Sé que estas respuestas, fáciles de entender por cualquier hijo de vecino con sentido común, no satisfacen a los burócratas internacionales que pretenden inventar el agua azucarada y transformar la acción humana a partir de su voluntad. ¿O será para proteger sus intereses particulares?

Oscar Berger, ¿se dejará apantallar por ellos, como ya lo hicieron varios de su equipo, quienes cayeron presos de sus cantos de sirena?

Sería un grave error de parte del Presidente intervenir los medios de comunicación con la excusa de que no se le reconoce el mérito correspondiente a las obras de su gobierno, o porque es necesario imponer un “estado de excepción”. Tampoco es válido utilizar el sofisma de que el Estado es el dueño de las frecuencias de comunicación. ¿Quién es el Estado? Pregunta difícil de contestar. Al menos sé quién no lo es: Oscar Berger.

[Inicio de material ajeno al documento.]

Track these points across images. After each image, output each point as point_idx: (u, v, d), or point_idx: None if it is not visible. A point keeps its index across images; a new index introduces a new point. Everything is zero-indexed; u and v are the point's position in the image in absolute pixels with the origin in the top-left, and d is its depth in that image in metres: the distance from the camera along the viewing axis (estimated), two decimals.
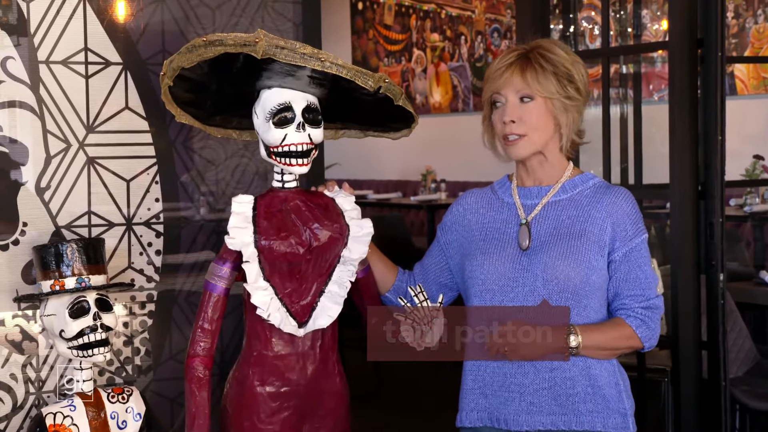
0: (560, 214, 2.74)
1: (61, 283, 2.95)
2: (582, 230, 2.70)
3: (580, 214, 2.72)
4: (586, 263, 2.67)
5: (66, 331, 2.93)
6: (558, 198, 2.77)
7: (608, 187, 2.79)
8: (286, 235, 2.83)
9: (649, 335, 2.71)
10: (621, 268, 2.70)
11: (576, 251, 2.68)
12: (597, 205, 2.73)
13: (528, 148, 2.73)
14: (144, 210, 3.31)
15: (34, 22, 3.14)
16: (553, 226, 2.73)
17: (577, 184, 2.78)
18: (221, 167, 3.47)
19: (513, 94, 2.71)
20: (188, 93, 2.93)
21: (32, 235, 3.13)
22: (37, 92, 3.14)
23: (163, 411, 3.29)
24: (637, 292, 2.70)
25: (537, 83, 2.68)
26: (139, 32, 3.31)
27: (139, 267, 3.31)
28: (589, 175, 2.82)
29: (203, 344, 2.86)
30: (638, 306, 2.69)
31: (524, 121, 2.70)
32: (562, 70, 2.71)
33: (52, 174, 3.18)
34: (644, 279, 2.71)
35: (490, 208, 2.86)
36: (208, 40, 2.71)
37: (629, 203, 2.74)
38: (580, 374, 2.70)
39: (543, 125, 2.72)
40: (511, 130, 2.72)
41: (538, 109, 2.70)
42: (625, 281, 2.70)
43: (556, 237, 2.71)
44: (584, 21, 7.69)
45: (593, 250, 2.68)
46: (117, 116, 3.26)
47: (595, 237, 2.69)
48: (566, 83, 2.71)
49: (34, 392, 3.15)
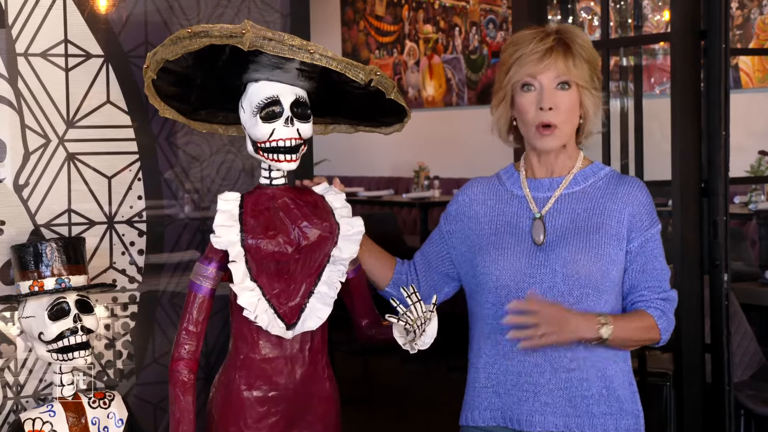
0: (576, 207, 2.77)
1: (40, 283, 2.96)
2: (600, 223, 2.73)
3: (596, 206, 2.75)
4: (606, 257, 2.70)
5: (45, 334, 2.94)
6: (571, 190, 2.79)
7: (620, 177, 2.82)
8: (274, 233, 2.85)
9: (668, 327, 2.75)
10: (637, 259, 2.74)
11: (596, 245, 2.71)
12: (612, 196, 2.76)
13: (561, 139, 2.75)
14: (126, 208, 3.32)
15: (12, 13, 3.15)
16: (570, 219, 2.76)
17: (589, 175, 2.81)
18: (206, 163, 3.48)
19: (551, 80, 2.71)
20: (172, 86, 2.95)
21: (10, 234, 3.13)
22: (16, 86, 3.15)
23: (146, 416, 3.30)
24: (654, 283, 2.74)
25: (576, 69, 2.70)
26: (121, 23, 3.32)
27: (121, 267, 3.32)
28: (599, 165, 2.85)
29: (188, 347, 2.87)
30: (656, 297, 2.73)
31: (560, 109, 2.71)
32: (592, 58, 2.75)
33: (31, 170, 3.18)
34: (661, 270, 2.76)
35: (499, 200, 2.87)
36: (193, 31, 2.72)
37: (644, 193, 2.77)
38: (596, 376, 2.74)
39: (573, 115, 2.75)
40: (549, 119, 2.71)
41: (572, 97, 2.72)
42: (642, 272, 2.74)
43: (574, 231, 2.74)
44: (583, 11, 7.71)
45: (612, 244, 2.72)
46: (98, 111, 3.27)
47: (614, 230, 2.72)
48: (593, 72, 2.75)
49: (12, 397, 3.16)
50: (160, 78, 2.89)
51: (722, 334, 3.84)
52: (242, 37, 2.65)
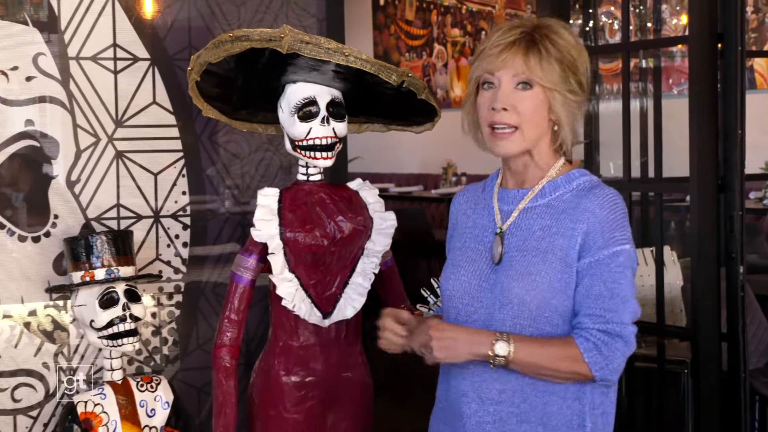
0: (533, 224, 2.29)
1: (91, 274, 2.98)
2: (550, 244, 2.24)
3: (553, 224, 2.26)
4: (545, 285, 2.21)
5: (96, 321, 2.96)
6: (534, 204, 2.31)
7: (590, 189, 2.28)
8: (311, 227, 2.86)
9: (602, 364, 2.16)
10: (583, 281, 2.21)
11: (535, 271, 2.23)
12: (572, 212, 2.24)
13: (518, 144, 2.27)
14: (171, 203, 3.35)
15: (65, 19, 3.17)
16: (523, 238, 2.28)
17: (560, 185, 2.30)
18: (246, 161, 3.50)
19: (509, 78, 2.25)
20: (215, 88, 2.96)
21: (63, 228, 3.17)
22: (68, 87, 3.18)
23: (190, 399, 3.32)
24: (596, 312, 2.18)
25: (540, 69, 2.23)
26: (167, 28, 3.34)
27: (167, 259, 3.35)
28: (575, 174, 2.32)
29: (230, 334, 2.89)
30: (594, 327, 2.17)
31: (518, 111, 2.24)
32: (568, 58, 2.25)
33: (82, 167, 3.21)
34: (608, 298, 2.18)
35: (476, 210, 2.44)
36: (235, 35, 2.74)
37: (606, 209, 2.23)
38: (531, 410, 2.25)
39: (538, 119, 2.26)
40: (501, 119, 2.25)
41: (535, 99, 2.24)
42: (585, 297, 2.20)
43: (522, 252, 2.26)
44: (604, 15, 7.68)
45: (556, 269, 2.22)
46: (145, 111, 3.30)
47: (563, 252, 2.22)
48: (570, 74, 2.26)
49: (66, 380, 3.18)
50: (203, 80, 2.91)
51: (738, 324, 3.81)
52: (281, 41, 2.66)
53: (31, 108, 3.15)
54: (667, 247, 4.75)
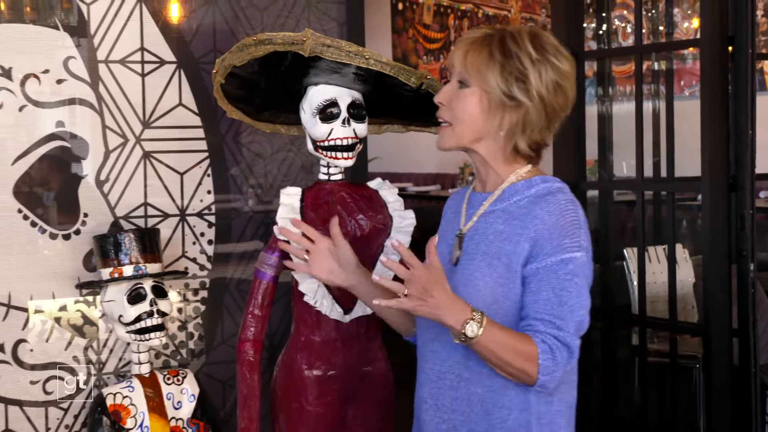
0: (488, 228, 2.21)
1: (119, 270, 3.00)
2: (498, 249, 2.16)
3: (505, 229, 2.17)
4: (487, 290, 2.14)
5: (124, 316, 2.98)
6: (494, 208, 2.23)
7: (544, 195, 2.18)
8: None
9: (551, 369, 2.07)
10: (531, 286, 2.11)
11: (480, 275, 2.15)
12: (524, 218, 2.15)
13: (450, 140, 2.25)
14: (197, 201, 3.36)
15: (94, 24, 3.19)
16: (477, 242, 2.21)
17: (518, 191, 2.21)
18: (269, 161, 3.51)
19: (454, 76, 2.22)
20: (239, 90, 2.97)
21: (92, 226, 3.18)
22: (97, 90, 3.19)
23: (215, 392, 3.33)
24: (545, 317, 2.08)
25: (476, 70, 2.16)
26: (192, 32, 3.36)
27: (193, 256, 3.36)
28: (537, 180, 2.22)
29: (253, 329, 2.90)
30: (548, 332, 2.08)
31: (452, 108, 2.21)
32: (515, 66, 2.14)
33: (111, 167, 3.23)
34: (557, 305, 2.08)
35: (454, 213, 2.39)
36: (258, 39, 2.74)
37: (555, 216, 2.13)
38: (479, 420, 2.18)
39: (471, 119, 2.19)
40: (439, 114, 2.25)
41: (470, 99, 2.18)
42: (534, 301, 2.10)
43: (472, 257, 2.19)
44: (617, 19, 7.66)
45: (499, 274, 2.14)
46: (171, 112, 3.31)
47: (508, 258, 2.14)
48: (513, 81, 2.14)
49: (95, 374, 3.21)
50: (227, 82, 2.91)
51: (749, 320, 3.81)
52: (303, 44, 2.67)
53: (62, 110, 3.16)
54: (679, 245, 4.75)
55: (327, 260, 2.44)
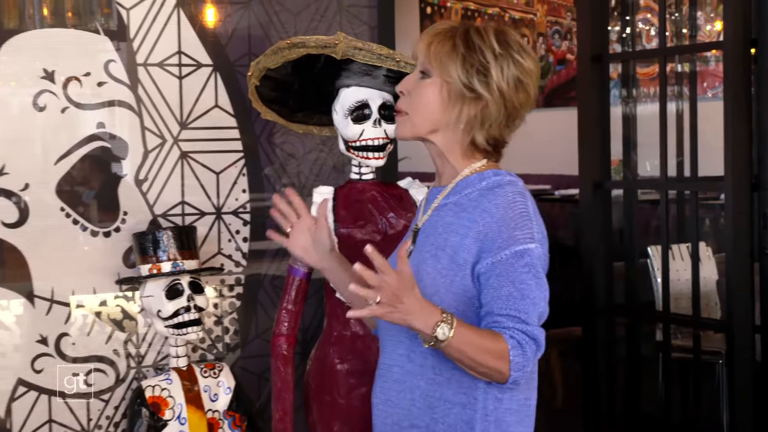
0: (438, 221, 2.13)
1: (157, 267, 3.02)
2: (444, 241, 2.08)
3: (454, 221, 2.09)
4: (429, 281, 2.05)
5: (162, 311, 3.00)
6: (446, 201, 2.15)
7: (493, 188, 2.10)
8: (364, 223, 2.87)
9: (522, 365, 1.97)
10: (490, 282, 2.01)
11: (423, 268, 2.07)
12: (473, 211, 2.07)
13: (405, 129, 2.15)
14: (232, 200, 3.37)
15: (133, 28, 3.21)
16: (427, 236, 2.14)
17: (470, 183, 2.13)
18: (301, 161, 3.52)
19: (418, 67, 2.15)
20: (273, 92, 2.98)
21: (131, 223, 3.20)
22: (136, 92, 3.22)
23: (250, 385, 3.34)
24: (510, 312, 1.98)
25: (438, 61, 2.09)
26: (228, 36, 3.37)
27: (228, 253, 3.37)
28: (489, 174, 2.13)
29: (287, 324, 2.91)
30: (515, 327, 1.98)
31: (411, 97, 2.13)
32: (477, 59, 2.08)
33: (149, 167, 3.25)
34: (519, 299, 1.99)
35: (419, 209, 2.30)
36: (292, 42, 2.76)
37: (503, 209, 2.04)
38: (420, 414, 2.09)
39: (428, 108, 2.11)
40: (398, 103, 2.17)
41: (430, 89, 2.11)
42: (496, 298, 2.00)
43: (422, 250, 2.12)
44: (641, 22, 7.62)
45: (443, 265, 2.06)
46: (207, 114, 3.33)
47: (452, 250, 2.05)
48: (474, 73, 2.07)
49: (134, 366, 3.23)
50: (262, 84, 2.93)
51: None
52: (335, 47, 2.68)
53: (102, 111, 3.19)
54: (702, 243, 4.72)
55: (304, 238, 2.33)
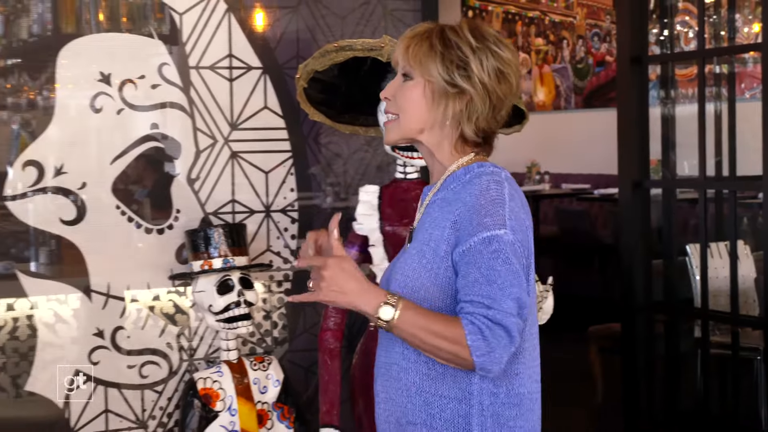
0: (426, 219, 2.10)
1: (209, 263, 3.04)
2: (428, 236, 2.05)
3: (438, 216, 2.06)
4: (414, 276, 2.03)
5: (214, 306, 3.02)
6: (435, 198, 2.13)
7: (471, 179, 2.07)
8: (408, 221, 2.87)
9: (484, 350, 1.89)
10: (460, 270, 1.98)
11: (409, 263, 2.05)
12: (453, 203, 2.05)
13: (396, 132, 2.12)
14: (280, 199, 3.39)
15: (186, 33, 3.24)
16: (418, 233, 2.10)
17: (457, 178, 2.11)
18: (347, 160, 3.53)
19: (399, 70, 2.13)
20: (320, 94, 2.99)
21: (184, 221, 3.24)
22: (188, 94, 3.24)
23: (298, 378, 3.37)
24: (474, 298, 1.93)
25: (418, 62, 2.07)
26: (276, 40, 3.39)
27: (277, 249, 3.39)
28: (473, 167, 2.10)
29: (334, 319, 2.92)
30: (477, 312, 1.91)
31: (396, 100, 2.11)
32: (456, 54, 2.06)
33: (201, 166, 3.27)
34: (485, 284, 1.93)
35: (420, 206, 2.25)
36: (339, 45, 2.76)
37: (475, 197, 2.01)
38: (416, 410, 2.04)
39: (415, 109, 2.09)
40: (386, 108, 2.14)
41: (414, 89, 2.09)
42: (464, 285, 1.95)
43: (412, 248, 2.08)
44: (679, 25, 7.56)
45: (428, 259, 2.03)
46: (257, 115, 3.35)
47: (435, 243, 2.02)
48: (454, 69, 2.05)
49: (187, 359, 3.26)
50: (310, 86, 2.94)
51: None
52: (382, 50, 2.68)
53: (156, 113, 3.22)
54: (740, 241, 4.67)
55: None
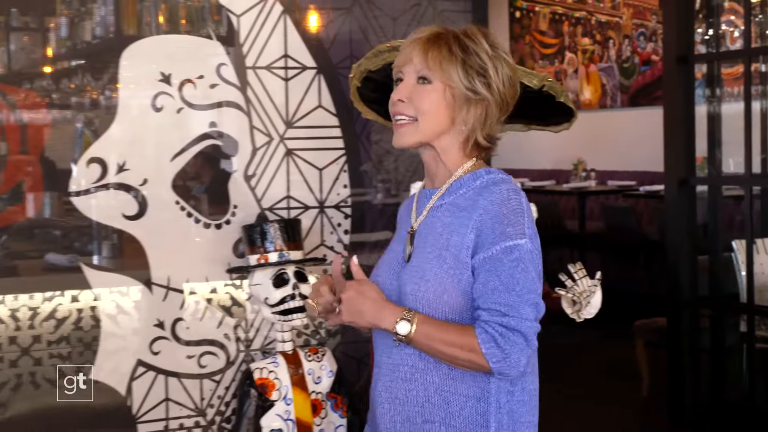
0: (436, 222, 2.08)
1: (265, 257, 3.06)
2: (446, 241, 2.04)
3: (453, 221, 2.05)
4: (436, 281, 2.01)
5: (269, 299, 3.04)
6: (441, 202, 2.11)
7: (488, 186, 2.06)
8: None
9: (499, 357, 1.93)
10: (479, 277, 1.99)
11: (429, 268, 2.03)
12: (469, 209, 2.05)
13: (413, 135, 2.08)
14: (334, 195, 3.41)
15: (243, 34, 3.26)
16: (425, 236, 2.09)
17: (464, 183, 2.10)
18: (397, 158, 3.53)
19: (412, 73, 2.09)
20: (373, 93, 2.98)
21: (241, 216, 3.26)
22: (245, 93, 3.26)
23: (351, 369, 3.38)
24: (492, 306, 1.96)
25: (438, 66, 2.06)
26: (330, 41, 3.40)
27: (330, 244, 3.41)
28: (481, 172, 2.10)
29: None
30: (493, 320, 1.95)
31: (415, 103, 2.08)
32: (475, 61, 2.07)
33: (257, 164, 3.29)
34: (504, 292, 1.96)
35: (407, 212, 2.22)
36: (392, 45, 2.75)
37: (497, 205, 2.01)
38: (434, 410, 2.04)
39: (435, 113, 2.07)
40: (400, 110, 2.10)
41: (434, 94, 2.07)
42: (483, 292, 1.98)
43: (423, 250, 2.07)
44: (725, 24, 7.47)
45: (449, 265, 2.02)
46: (311, 114, 3.37)
47: (456, 249, 2.02)
48: (474, 75, 2.06)
49: (244, 350, 3.29)
50: (363, 85, 2.92)
51: None
52: None
53: (214, 112, 3.25)
54: None
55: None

¿Dónde se encuentra el quid pro quo de su mandato? En creer que el desarrollo es consecuencia del gasto del gobierno en lugar de la creación de riqueza producto de la inversión, la creatividad y el trabajo de las personas que libremente intercambian bienes y servicios y cooperan los unos con los otros en paz. Sí: su mayor equivocación fue una reforma tributaria que incrementó impuestos en lugar de eliminar aquellos que desalientan y entorpecen el progreso.

Si es cierto que las finanzas públicas se encuentran en un período de vacas gordas, ¿por qué no corrige su equivocación? Aun esta a tiempo de impulsar un cambio positivo en nuestras vidas. El DR-CAFTA puede ser la excusa para enderezar el camino (o terminarlo de torcer).

Así, en lugar de recordar a Oscar Berger por una mala obra, lo llamaremos hijo de sus obras: una persona que alcanzó un estatus relevante gracias a su valentía de ir en contravía, pero en la dirección correcta.